begin Entries provided

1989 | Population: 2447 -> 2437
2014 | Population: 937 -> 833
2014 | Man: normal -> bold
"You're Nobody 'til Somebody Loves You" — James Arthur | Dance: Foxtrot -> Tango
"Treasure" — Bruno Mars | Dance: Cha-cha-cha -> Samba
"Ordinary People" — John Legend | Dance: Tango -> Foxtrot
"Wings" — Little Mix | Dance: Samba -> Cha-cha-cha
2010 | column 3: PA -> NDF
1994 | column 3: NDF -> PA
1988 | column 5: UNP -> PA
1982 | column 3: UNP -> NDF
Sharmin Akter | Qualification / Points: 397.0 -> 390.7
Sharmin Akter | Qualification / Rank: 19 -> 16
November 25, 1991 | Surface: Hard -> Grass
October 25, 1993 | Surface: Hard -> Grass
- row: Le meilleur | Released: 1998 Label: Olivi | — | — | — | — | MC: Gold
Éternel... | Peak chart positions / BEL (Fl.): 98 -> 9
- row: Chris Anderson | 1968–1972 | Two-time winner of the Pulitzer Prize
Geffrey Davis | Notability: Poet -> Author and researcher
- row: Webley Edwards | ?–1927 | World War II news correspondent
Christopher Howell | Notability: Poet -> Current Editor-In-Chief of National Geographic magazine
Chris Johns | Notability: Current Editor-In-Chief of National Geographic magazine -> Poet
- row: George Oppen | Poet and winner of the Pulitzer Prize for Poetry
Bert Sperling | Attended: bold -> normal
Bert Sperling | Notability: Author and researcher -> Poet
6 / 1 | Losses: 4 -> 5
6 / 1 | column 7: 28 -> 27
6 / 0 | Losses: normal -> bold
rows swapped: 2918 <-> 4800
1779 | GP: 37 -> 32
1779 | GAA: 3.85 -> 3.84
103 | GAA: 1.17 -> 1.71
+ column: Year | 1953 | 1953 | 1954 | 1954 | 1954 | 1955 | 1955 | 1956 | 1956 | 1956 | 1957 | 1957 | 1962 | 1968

end Entries provided

▶ _The task_
Write out every one of the rows above again, character for character and in the same order.

▶ _Solution for this task_
1989 | Population: 2447 -> 2437
2014 | Population: 937 -> 833
2014 | Man: normal -> bold
"You're Nobody 'til Somebody Loves You" — James Arthur | Dance: Foxtrot -> Tango
"Treasure" — Bruno Mars | Dance: Cha-cha-cha -> Samba
"Ordinary People" — John Legend | Dance: Tango -> Foxtrot
"Wings" — Little Mix | Dance: Samba -> Cha-cha-cha
2010 | column 3: PA -> NDF
1994 | column 3: NDF -> PA
1988 | column 5: UNP -> PA
1982 | column 3: UNP -> NDF
Sharmin Akter | Qualification / Points: 397.0 -> 390.7
Sharmin Akter | Qualification / Rank: 19 -> 16
November 25, 1991 | Surface: Hard -> Grass
October 25, 1993 | Surface: Hard -> Grass
- row: Le meilleur | Released: 1998 Label: Olivi | — | — | — | — | MC: Gold
Éternel... | Peak chart positions / BEL (Fl.): 98 -> 9
- row: Chris Anderson | 1968–1972 | Two-time winner of the Pulitzer Prize
Geffrey Davis | Notability: Poet -> Author and researcher
- row: Webley Edwards | ?–1927 | World War II news correspondent
Christopher Howell | Notability: Poet -> Current Editor-In-Chief of National Geographic magazine
Chris Johns | Notability: Current Editor-In-Chief of National Geographic magazine -> Poet
- row: George Oppen | Poet and winner of the Pulitzer Prize for Poetry
Bert Sperling | Attended: bold -> normal
Bert Sperling | Notability: Author and researcher -> Poet
6 / 1 | Losses: 4 -> 5
6 / 1 | column 7: 28 -> 27
6 / 0 | Losses: normal -> bold
rows swapped: 2918 <-> 4800
1779 | GP: 37 -> 32
1779 | GAA: 3.85 -> 3.84
103 | GAA: 1.17 -> 1.71
+ column: Year | 1953 | 1953 | 1954 | 1954 | 1954 | 1955 | 1955 | 1956 | 1956 | 1956 | 1957 | 1957 | 1962 | 1968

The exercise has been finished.